BRIEF 1 » Return the stretch of the summer blog post from "Or maybe my" through "a real summer?", copied word for word.
BRIEF 2 » According to the summer blog post, what did Albus receive for volunteering as a crossing guard at school?

READING TEXT »
This week I’m doing interviews with several local entrepreneurs. It’s been fascinating so far. Best of all, they work in air conditioned environments. I’m being facetious. Which is probably ill-advised. Blame the heat.
I do not work in an air conditioned environment.
Here’s a little story: on Wednesday, I took the kids to a place called Herrles, which sells local veggies and fruits and baked goods, and is slightly out of town, and therefore requires a bit of a drive. It was rush hour and took longer than usual. But was I grumpy about the situation? I was not. Because with the air conditioning blasting, we’d found ourselves a brief and happy reprieve.
Last fall, we learned that our home’s central air conditioner, which we only used in desperate situations anyway, was broken and not worth repairing. We have not replaced it. And even though I only ever used it with a great deal of guilt and angst, I miss knowing it’s there if the kids can’t sleep (or we can’t sleep).
Maybe we’re all becoming acclimatized, and will therefore perform better at events like roasting hot soccer tournaments and long distance runs. Maybe.
Or maybe my brain has officially lost the will to reason.
We spent Canada Day weekend at my brother and sister-in-law’s farm. This tradition stretches back to before CJ. When we remarked on this, CJ gaped at us in horror and disbelief: “WHAT?!” I know, kid. It’s hard to believe there was a time when you didn’t yet exist.
This is our first week of summer holidays, and the first summer I’ve attempted to work approximately as many hours as during the school year. Babysitting has been arranged; we’re on day two, and so far, so good, thanks to my trusty ear plugs. But … will it be hard to work from 9-3 while the children play? Will I regret not taking time off? Will the kids feel like they’ve had a real summer?
Here are a few of my compensatory plans:
* biking to swim lessons at the outdoor pool (shifting work hours to accomodate)
* post-3pm outings to library, Herrles, park, air conditioned mall, etc.
* looking after the neighbours’ chickens (all this week! nearly a dozen eggs collected this morning!)
* dogsitting (first go, this weekend; and we’d be open to dogsitting more often, if you have a dog you’d like sat)
* one promised day-trip to the local outdoor water park (Albus got a free pass for volunteering as a crossing guard at school; very clever, local outdoor water park, very clever)
* summer movie matinee
* one week away at a cottage
* visiting brand new cousin, when born (due August 8th!)
* ?? TBA
* please share your plans and ideas
And a few more compensatory plans, for myself:
* swimming during the little kids’ swim lessons
* more exercise in the evenings, fewer early mornings (I’m down to two/week, and barely managing it; no naptime, and late nights)

RAW DATA »
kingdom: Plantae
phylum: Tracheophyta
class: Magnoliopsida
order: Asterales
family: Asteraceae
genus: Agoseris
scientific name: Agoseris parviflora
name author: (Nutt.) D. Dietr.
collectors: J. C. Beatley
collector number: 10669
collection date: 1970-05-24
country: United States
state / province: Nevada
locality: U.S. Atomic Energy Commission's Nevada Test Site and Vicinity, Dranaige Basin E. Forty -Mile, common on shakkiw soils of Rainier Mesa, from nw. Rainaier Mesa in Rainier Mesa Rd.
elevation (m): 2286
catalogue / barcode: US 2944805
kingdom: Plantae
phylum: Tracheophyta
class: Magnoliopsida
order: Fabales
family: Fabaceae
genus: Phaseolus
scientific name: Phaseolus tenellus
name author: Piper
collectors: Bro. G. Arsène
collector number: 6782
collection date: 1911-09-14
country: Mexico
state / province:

FINAL ANSWER 1 »
Or maybe my brain has officially lost the will to reason.
We spent Canada Day weekend at my brother and sister-in-law’s farm. This tradition stretches back to before CJ. When we remarked on this, CJ gaped at us in horror and disbelief: “WHAT?!” I know, kid. It’s hard to believe there was a time when you didn’t yet exist.
This is our first week of summer holidays, and the first summer I’ve attempted to work approximately as many hours as during the school year. Babysitting has been arranged; we’re on day two, and so far, so good, thanks to my trusty ear plugs. But … will it be hard to work from 9-3 while the children play? Will I regret not taking time off? Will the kids feel like they’ve had a real summer?

FINAL ANSWER 2 » A free pass to the local outdoor water park.